Of this he profited when, peace having arrived, he was thrown out of the regular line of duty, and would have been left to vegetate on half-pay if he had not sought other employment from the Admiralty; in the course of which, to use the words of the Quarterly Review, he made no less than four voyages to New South Wales, as Surgeon Superintendent of convict ships, in which were transported upwards of six hundred convicts of both sexes, whom he saw landed at Sydney without the loss of a single individual:—a fact of itself quite sufficient to attest his judgment and ability in the treatment and management of a set of beings not easily kept in order.—(Q. R., Jan. 1828.)
The result of his observations during this period was embodied in his" Two Years in New South Wales, which was published in 1827, in 2 vols., post 8vo., and rapidly ran through three large editions. This work is both amusing and instructive, and although necessarily superseded by more recent works on the same ever-extending subject, is still frequently quoted, and some centuries hence will afford a mine of information and speculation to the correspondents of the Sylvanus Urban of the Antipodes. Mr. Cunningham added the profits arising from this work to his early savings in the Navy, and expended them in an attempt to open up a large tract of land in what he then fondly regarded as his adopted country. But the locality was perhaps badly chosen; the seasons were certainly unpropitious, and he soon abandoned the struggle as far as his own personal superintendence was concerned.

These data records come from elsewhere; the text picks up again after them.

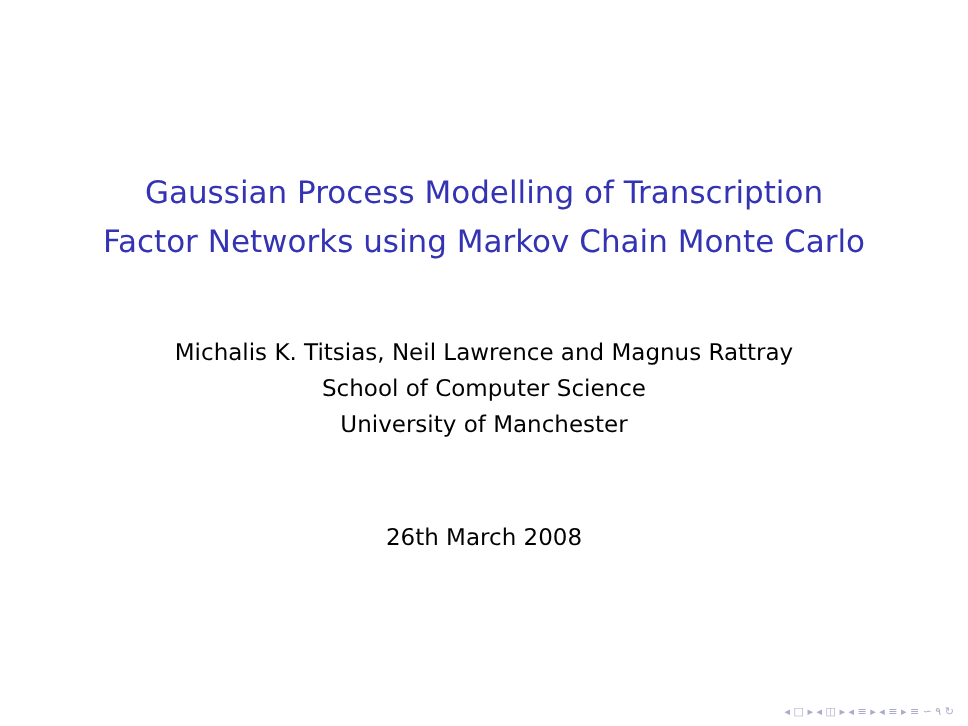Gaussian Process Modelling of Transcription
Factor Networks using Markov Chain Monte Carlo
Michalis K. Titsias, Neil Lawrence and Magnus Rattray
School of Computer Science
University of Manchester
26th March 2008
◂ □ ▸ ◂ ◫ ▸ ◂ ≡ ▸ ◂ ≡ ▸ ≡ ∽ ۹ ↻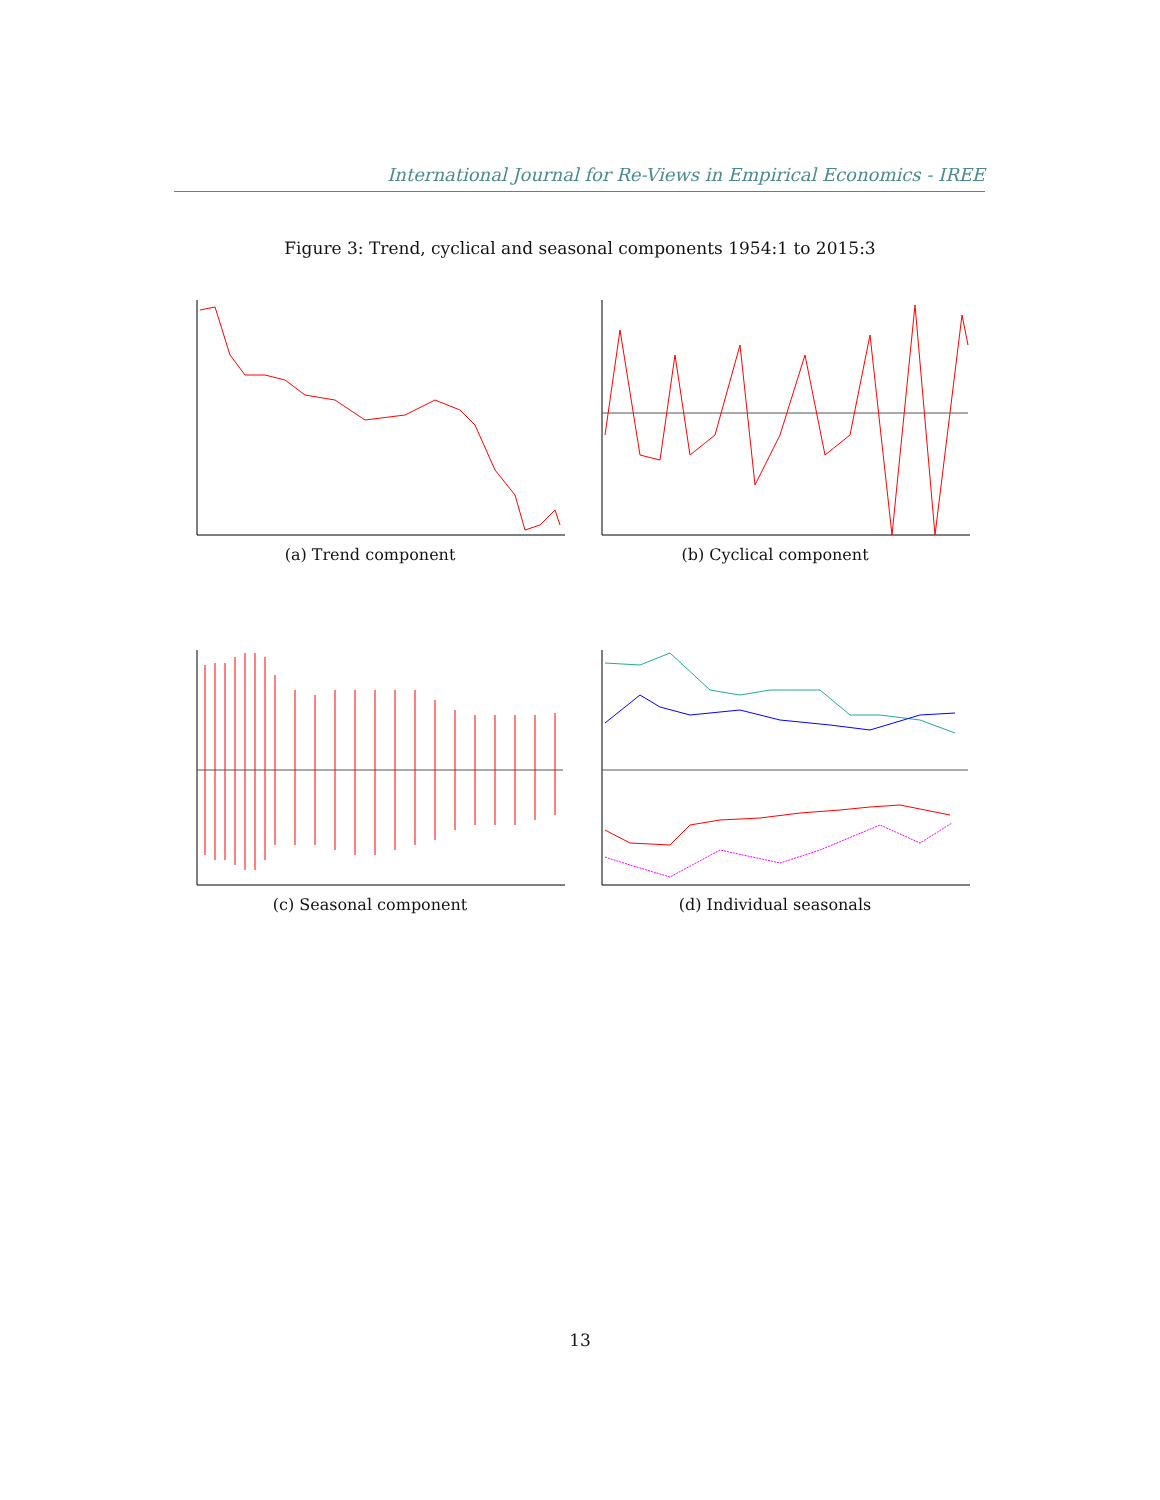International Journal for Re-Views in Empirical Economics - IREE
Figure 3: Trend, cyclical and seasonal components 1954:1 to 2015:3
(a) Trend component (b) Cyclical component
(c) Seasonal component (d) Individual seasonals
13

His well-earned reputation at the Admiralty, however, speedily procured him employment, and he served successively in the Tyne, 18, on the South American Station, and in the Asia, 84, in the Mediterranean. In the course of these years he published a volume of essays on Electricity and Magnetism, and another on Irrigation as practised on the Eastern Shores of the Mediterranean." He also contributed an account of a Visit to the Falkland Islands to the Athenaeum and was a frequent writer in other periodicals. He was a man of remarkable powers of observation, and of the most amiable and conciliatory disposition; and, it is believed, passed through life without making a single enemy.
His attachment to his brother Allan was particularly strong, and although death had separated them for more than twenty years, the name of that brother was among the last articulate sounds which passed his lips. It was well remarked by the Quarterly Reviewer, in the article before quoted, that the appearance of two such men, in one humble bred cottage-family, is a circumstance of which their country has reason to he proud.